## Request
Starting at the line containing "Prize Information" and ending at the line containing "goal, we collect", transcribe the listing below exactly. Keep both end lines, skip the pictures, and copy nothing else.

Given data START

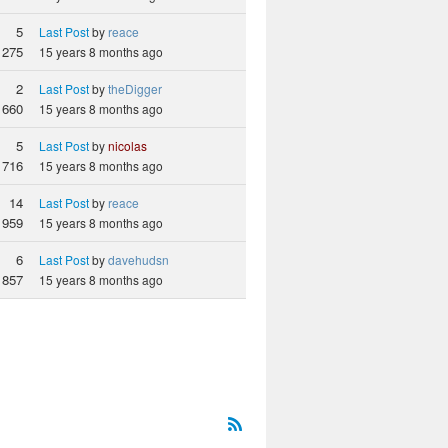
5
Last Post
by
reace
1275
15 years 8 months ago
2
Last Post
by
theDigger
660
15 years 8 months ago
5
Last Post
by
nicolas
716
15 years 8 months ago
14
Last Post
by
reace
959
15 years 8 months ago
6
Last Post
by
davehudsn
857
15 years 8 months ago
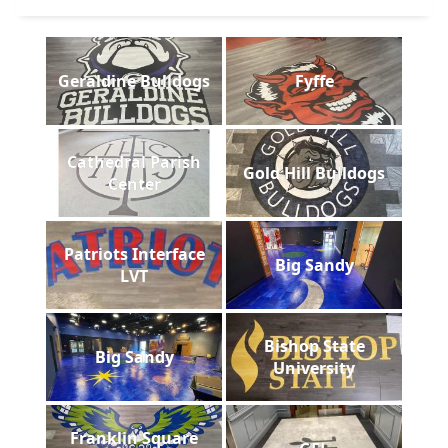
Geraldine Bulldogs
Fyffe
Cathedral Parish
Gold Hill Bulldogs
Center
Patriots Interface
Big Sandy
LVT
Bishop State
Big Sandy
University
Franklin Square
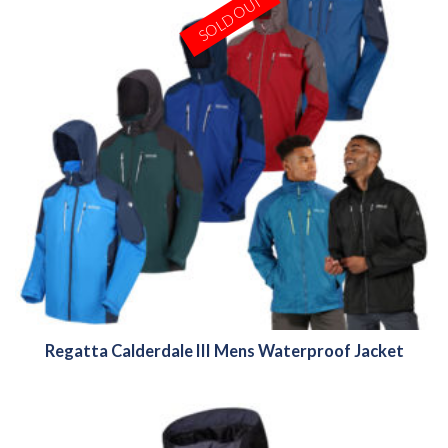
SOLD OUT
Regatta Calderdale III Mens Waterproof Jacket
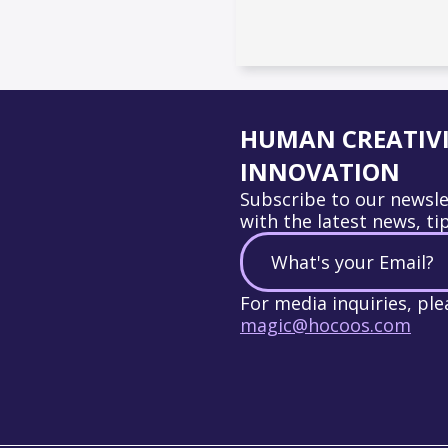
HUMAN CREATIVIT
INNOVATION
Subscribe to our newsle
with the latest news, ti
For media inquiries, ple
magic@hocoos.com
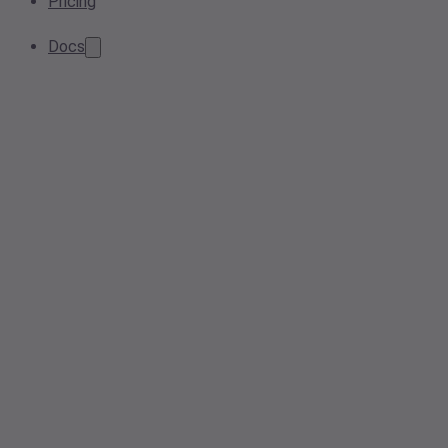
Pricing
Docs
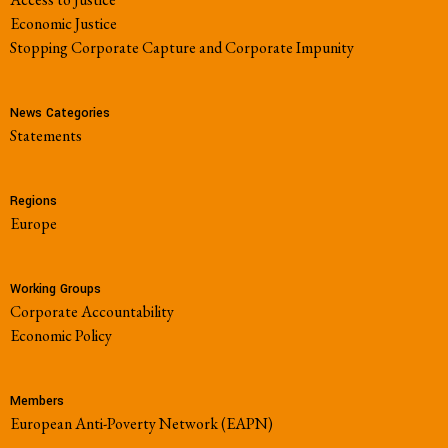
Economic Justice
Stopping Corporate Capture and Corporate Impunity
News Categories
Statements
Regions
Europe
Working Groups
Corporate Accountability
Economic Policy
Members
European Anti-Poverty Network (EAPN)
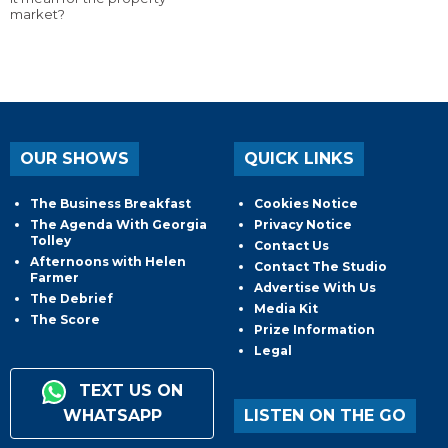
market?
OUR SHOWS
QUICK LINKS
The Business Breakfast
Cookies Notice
The Agenda With Georgia
Privacy Notice
Tolley
Contact Us
Afternoons with Helen
Contact The Studio
Farmer
Advertise With Us
The Debrief
Media Kit
The Score
Prize Information
Legal
TEXT US ON
WHATSAPP
LISTEN ON THE GO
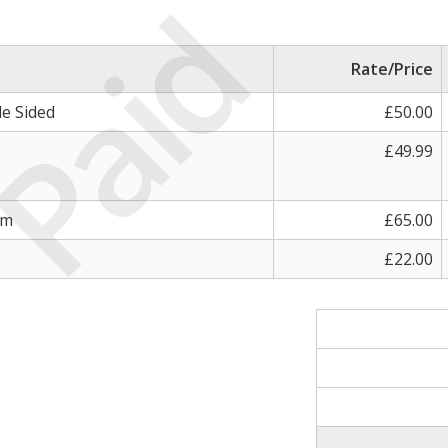
Paid
Rate/Price
le Sided
£50.00
£49.99
sm
£65.00
£22.00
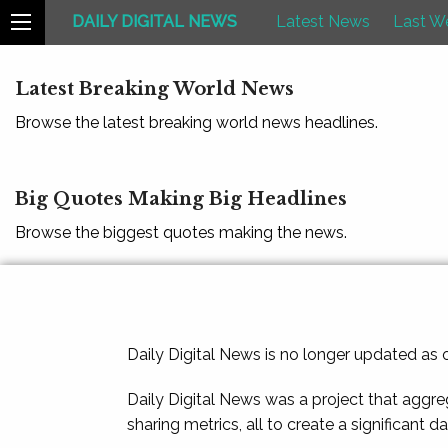
DAILY DIGITAL NEWS
Latest News
Last W
Latest Breaking World News
Browse the latest breaking world news headlines.
Big Quotes Making Big Headlines
Browse the biggest quotes making the news.
Daily Digital News is no longer updated as
Daily Digital News was a project that aggre
sharing metrics, all to create a significant d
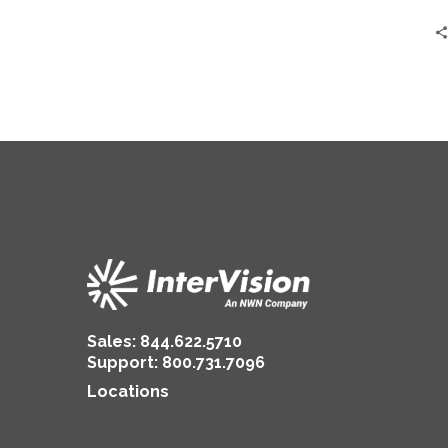
from
MJ
Insurance
Sales:
844.622.5710
Support
:
800.731.7096
Locations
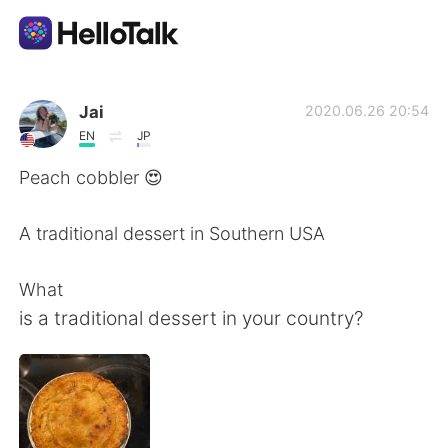
언어 교환 앱
Jai
2020.06.26 20:54
EN
JP
AI Grammar Checker
Peach cobbler 😍
한국어
A traditional dessert in Southern USA
What
English
简体中文
is a traditional dessert in your country?
繁體中文
Español
العربية
Français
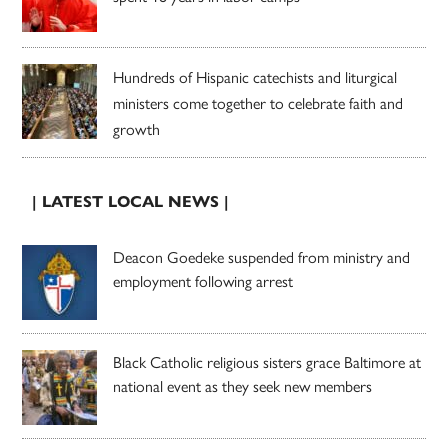
Hundreds of Hispanic catechists and liturgical
ministers come together to celebrate faith and
growth
| LATEST LOCAL NEWS |
Deacon Goedeke suspended from ministry and
employment following arrest
Black Catholic religious sisters grace Baltimore at
national event as they seek new members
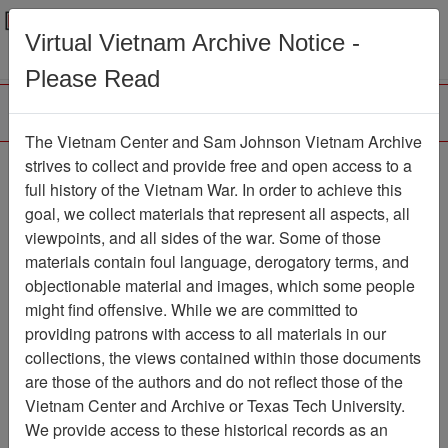
Menu
Search
Virtual Vietnam Archive Notice -
Please Read
The Vietnam Center and Sam Johnson Vietnam Archive
Ranch Hand Association
strives to collect and provide free and open access to a
full history of the Vietnam War. In order to achieve this
Vietnam
goal, we collect materials that represent all aspects, all
viewpoints, and all sides of the war. Some of those
Association
materials contain foul language, derogatory terms, and
Vietnam Center and Sam Johnson
objectionable material and images, which some people
Vietnam Archive
might find offensive. While we are committed to
Previous Page
providing patrons with access to all materials in our
Ranch Hand Association Vietnam
collections, the views contained within those documents
are those of the authors and do not reflect those of the
Showing Results: 1 - 7 of 7
Vietnam Center and Archive or Texas Tech University.
We provide access to these historical records as an
Filtered By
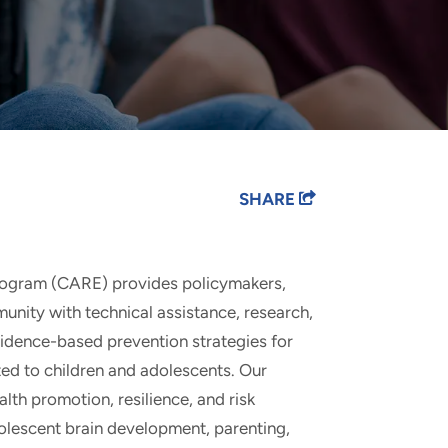
SHARE
rogram (CARE) provides policymakers,
munity with technical assistance, research,
evidence-based prevention strategies for
ted to children and adolescents. Our
lth promotion, resilience, and risk
olescent brain development, parenting,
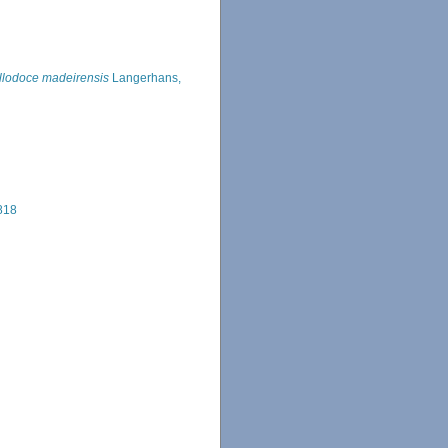
llodoce madeirensis
Langerhans,
818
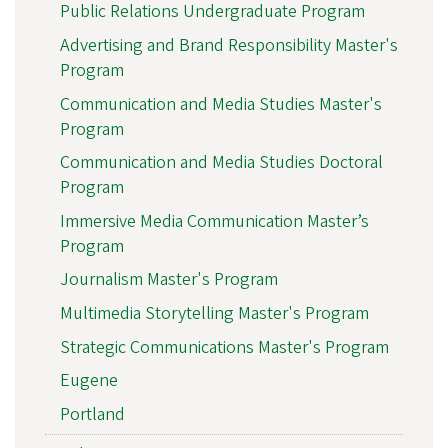
Public Relations Undergraduate Program
Advertising and Brand Responsibility Master's
Program
Communication and Media Studies Master's
Program
Communication and Media Studies Doctoral
Program
Immersive Media Communication Master’s
Program
Journalism Master's Program
Multimedia Storytelling Master's Program
Strategic Communications Master's Program
Eugene
Portland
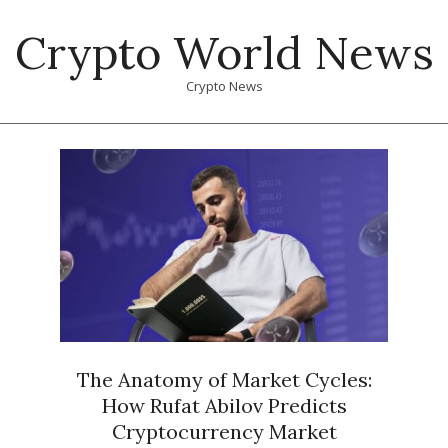
Skip
Crypto World News
to
content
Crypto News
Primary
Navigation
Menu
The Anatomy of Market Cycles:
How Rufat Abilov Predicts
Cryptocurrency Market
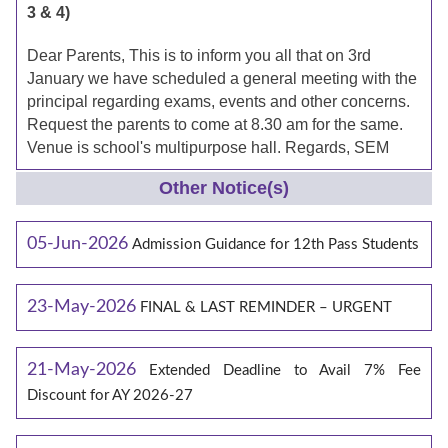
3 & 4)
Dear Parents, This is to inform you all that on 3rd
January we have scheduled a general meeting with the
principal regarding exams, events and other concerns.
Request the parents to come at 8.30 am for the same.
Venue is school's multipurpose hall. Regards, SEM
Other Notice(s)
05-Jun-2026
Admission Guidance for 12th Pass Students
23-May-2026
FINAL & LAST REMINDER – URGENT
21-May-2026
Extended Deadline to Avail 7% Fee
Discount for AY 2026-27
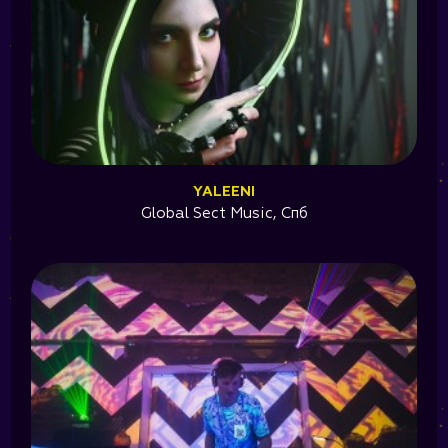
YALEENI
Global Sect Music, Спб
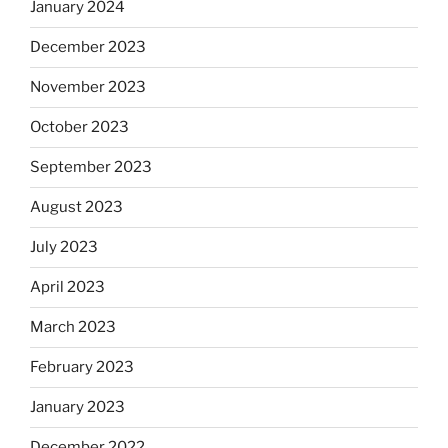
January 2024
December 2023
November 2023
October 2023
September 2023
August 2023
July 2023
April 2023
March 2023
February 2023
January 2023
December 2022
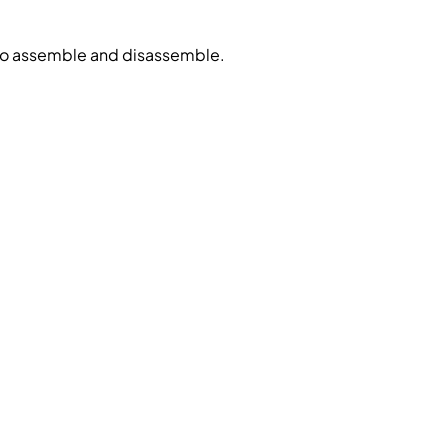
 to assemble and disassemble.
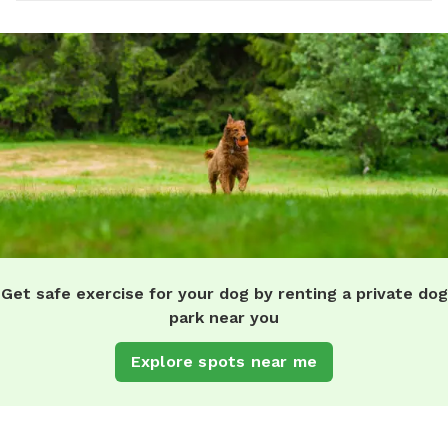
Get safe exercise for your dog by renting a private dog
park near you
Explore spots near me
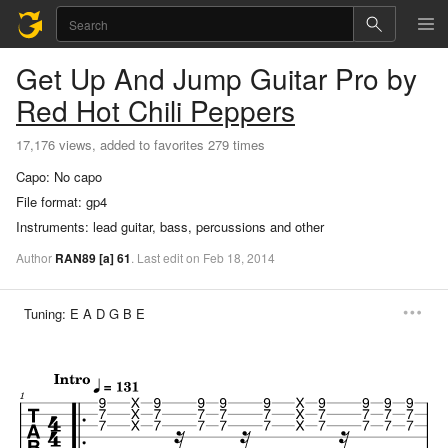
Get Up And Jump
Guitar Pro
by
Red Hot Chili Peppers
17,176 views, added to favorites 279 times
Capo:
No capo
File format:
gp4
Instruments:
lead guitar, bass, percussions and other
Author
RAN89
[a]
61
.
Last
edit
on
Feb
18,
2014
Tuning:
E A D G B E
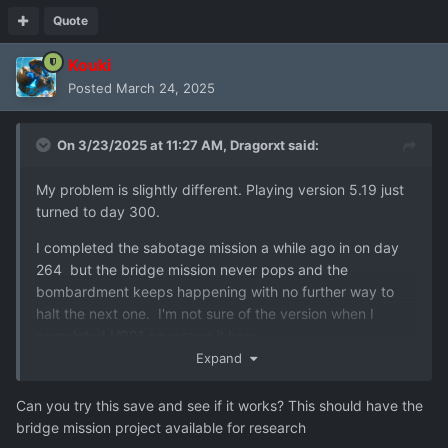
Quote
Kouki
Posted
March 24, 2025
On 3/23/2025 at 11:27 AM,
Dragorxt
said:
My problem is slightly different. Playing version 5.19 just
turned to day 300.
I completed the sabotage mission a while ago in on day
264 but the bridge mission never pops and the
bombardment keeps happening with no further way to
halt the next one. I'm not sure of the version when I
completed U001 so resave it here.
Expand
Did i miss something or is it a bug?
Can you try this save and see if it works? This should have the
bridge mission project available for research
user_u001_resave-156.json
1023.41 kB
·
1 download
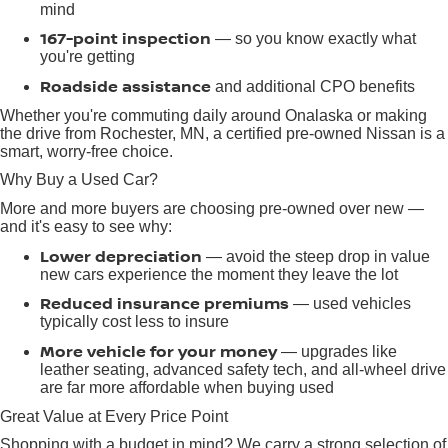
mind
167-point inspection
— so you know exactly what
you're getting
Roadside assistance
and additional CPO benefits
Whether you're commuting daily around Onalaska or making
the drive from Rochester, MN, a certified pre-owned Nissan is a
smart, worry-free choice.
Why Buy a Used Car?
More and more buyers are choosing pre-owned over new —
and it's easy to see why:
Lower depreciation
— avoid the steep drop in value
new cars experience the moment they leave the lot
Reduced insurance premiums
— used vehicles
typically cost less to insure
More vehicle for your money
— upgrades like
leather seating, advanced safety tech, and all-wheel drive
are far more affordable when buying used
Great Value at Every Price Point
Shopping with a budget in mind? We carry a strong selection of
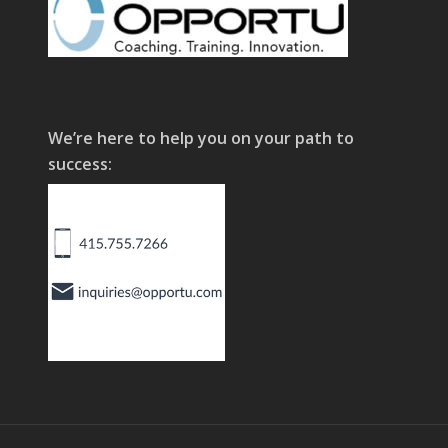
We’re here to help you on your path to
success:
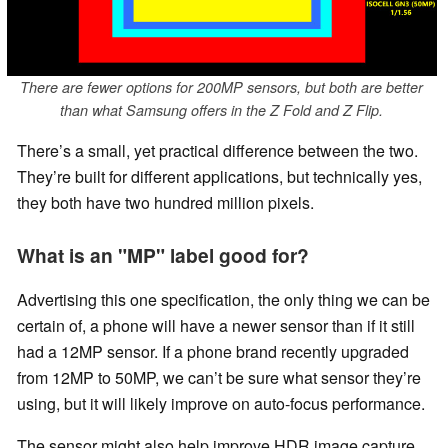
There are fewer options for 200MP sensors, but both are better
than what Samsung offers in the Z Fold and Z Flip.
There’s a small, yet practical difference between the two.
They’re built for different applications, but technically yes,
they both have two hundred million pixels.
What is an "MP" label good for?
Advertising this one specification, the only thing we can be
certain of, a phone will have a newer sensor than if it still
had a 12MP sensor. If a phone brand recently upgraded
from 12MP to 50MP, we can’t be sure what sensor they’re
using, but it will likely improve on auto-focus performance.
The sensor might also help improve HDR image capture.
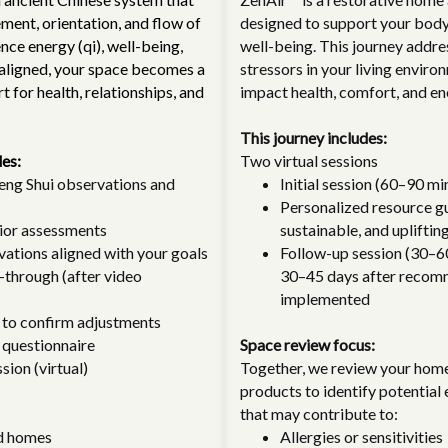
ent, orientation, and flow of
designed to support your body,
nce energy (qi), well-being,
well-being. This journey addres
aligned, your space becomes a
stressors in your living enviro
 for health, relationships, and
impact health, comfort, and en
This journey includes:
des:
Two virtual sessions
ng Shui observations and
Initial session (60–90 mi
Personalized resource gu
rior assessments
sustainable, and uplifting
vations aligned with your goals
Follow-up session (30–6
-through (after video
30–45 days after recom
implemented
 to confirm adjustments
 questionnaire
Space review focus:
sion (virtual)
Together, we review your hom
products to identify potential
that may contribute to:
d homes
Allergies or sensitivities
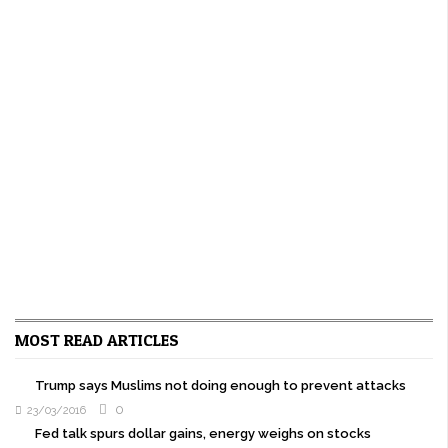
MOST READ ARTICLES
Trump says Muslims not doing enough to prevent attacks
0
23/03/2016
Fed talk spurs dollar gains, energy weighs on stocks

Given data END

## Answer to the exercise
Prize Information
Legal
TEXT US ON
WHATSAPP
LISTEN ON THE GO
Paid
Rate/Price
le Sided
£50.00
£49.99
sm
£65.00
£22.00
DAILY DIGITAL NEWS
Latest News
Last W
Latest Breaking World News
Browse the latest breaking world news headlines.
Big Quotes Making Big Headlines
Browse the biggest quotes making the news.
Daily Digital News is no longer updated as
Daily Digital News was a project that aggre
sharing metrics, all to create a significant d
from
MJ
Insurance
Sales:
844.622.5710
Support
:
800.731.7096
Locations
언어 교환 앱
Jai
2020.06.26 20:54
EN
JP
AI Grammar Checker
Peach cobbler 😍
한국어
A traditional dessert in Southern USA
What
English
简体中文
is a traditional dessert in your country?
繁體中文
Español
العربية
Français
Hundreds of Hispanic catechists and liturgical
ministers come together to celebrate faith and
growth
| LATEST LOCAL NEWS |
Deacon Goedeke suspended from ministry and
employment following arrest
Black Catholic religious sisters grace Baltimore at
national event as they seek new members
Menu
Search
Virtual Vietnam Archive Notice -
Please Read
The Vietnam Center and Sam Johnson Vietnam Archive
Ranch Hand Association
strives to collect and provide free and open access to a
full history of the Vietnam War. In order to achieve this
Vietnam
goal, we collect materials that represent all aspects, all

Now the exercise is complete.